Die andere Seite des agilen Manifests: Agile Projektverträge
In dieser Folge des agilophil Podcasts geht es um ein Thema, das oft übersehen oder als „notwendiges Übel“ betrachtet wird: Verträge in agilen Projekten. Während das agile Manifest die Zusammenarbeit mit dem Kunden über Vertragsverhandlungen stellt, kommen wir in der Realität nicht ohne Verträge aus. Doch welche Vertragsarten passen überhaupt zu agilen Projekten? Welche Preismodelle fördern Zusammenarbeit und Fairness? Und warum sind klassische Werkverträge für agile Projekte eher ungeeignet? Diese Fragen kläre ich in dieser Episode.
Warum Verträge in agilen Projekten notwendig sind
Ob wir es wollen oder nicht: Verträge regeln Zusammenarbeit – sei es mit Kunden, Lieferanten oder Partnern. Selbst in agilen Projekten, die auf Flexibilität und Kundeneinbindung setzen, braucht es klare Rahmenbedingungen. Besonders wichtig ist die Unterscheidung zwischen Werkvertrag und Dienstvertrag, da sie grundlegende Auswirkungen auf die Projektorganisation haben.
Werkvertrag vs. Dienstvertrag – Was passt zu Agile?
Beim Werkvertrag wird ein fest definiertes Produkt geliefert – mit klaren Vorgaben und einer Abnahme durch den Kunden.
🚫 Problem für Agile:
- Starre Vorgaben widersprechen der Flexibilität agiler Methoden.

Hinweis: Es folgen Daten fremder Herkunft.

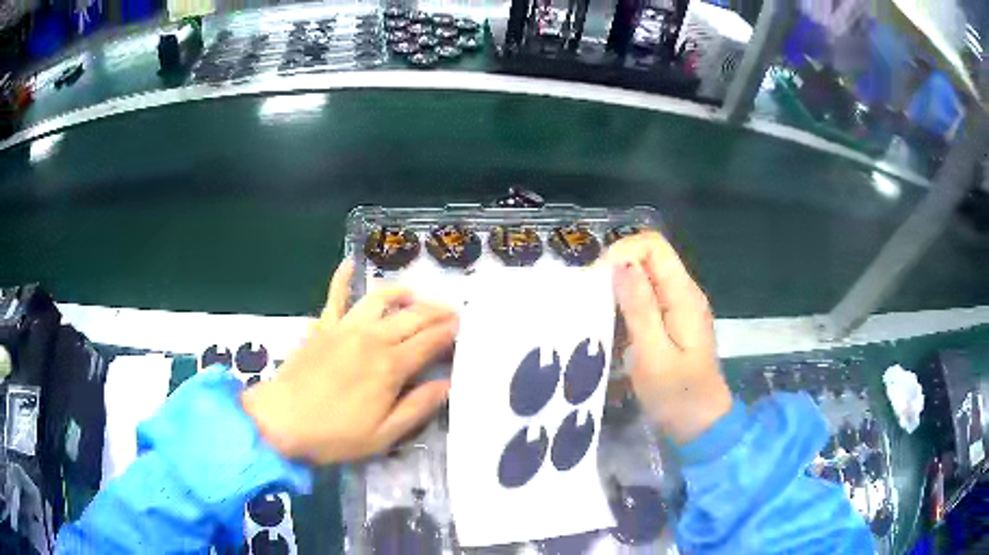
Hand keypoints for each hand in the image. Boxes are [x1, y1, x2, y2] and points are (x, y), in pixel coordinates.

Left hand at [242, 261, 456, 463]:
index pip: (430, 341)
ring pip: (381, 299)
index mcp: (391, 366)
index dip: (450, 333)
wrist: (282, 421)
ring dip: (403, 293)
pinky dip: (342, 278)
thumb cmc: (335, 435)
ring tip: (416, 295)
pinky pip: (335, 296)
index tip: (463, 329)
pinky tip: (349, 263)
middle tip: (452, 312)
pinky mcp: (323, 327)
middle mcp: (372, 338)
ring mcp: (345, 328)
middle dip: (437, 311)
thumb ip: (418, 407)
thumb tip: (447, 384)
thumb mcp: (384, 434)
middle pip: (412, 316)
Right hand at [607, 232, 731, 443]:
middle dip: (615, 274)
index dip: (622, 253)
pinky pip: (644, 302)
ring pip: (642, 280)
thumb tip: (620, 263)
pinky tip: (611, 334)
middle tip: (591, 305)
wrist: (701, 426)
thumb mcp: (654, 355)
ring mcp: (678, 308)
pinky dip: (624, 311)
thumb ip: (639, 308)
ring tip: (597, 320)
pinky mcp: (670, 323)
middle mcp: (683, 293)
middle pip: (646, 259)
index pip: (653, 245)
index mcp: (683, 295)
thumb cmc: (678, 395)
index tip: (598, 282)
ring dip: (617, 294)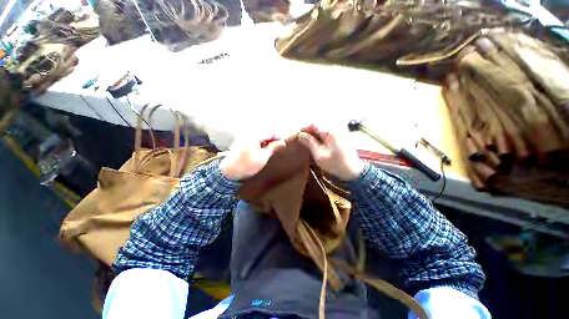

- Abnahmeprozesse verhindern schnelle Iterationen.
- Der Auftragnehmer schuldet ein Endprodukt – nicht die kontinuierliche Zusammenarbeit.
Der Dienstvertrag dagegen ermöglicht eine flexiblere Zusammenarbeit:
✅ Der Kunde zahlt für die erbrachte Arbeit – nicht für ein vorher festgelegtes Endprodukt.
✅ Änderungen sind einfacher umsetzbar.
✅ Die Zusammenarbeit mit dem Kunden steht im Vordergrund.
Doch viele Kunden fürchten die Unsicherheit eines Dienstvertrags, da kein „fertiges Produkt“ garantiert ist. Daher sollten Vertragsmodelle bewusst gewählt werden, um die Zusammenarbeit zu unterstützen.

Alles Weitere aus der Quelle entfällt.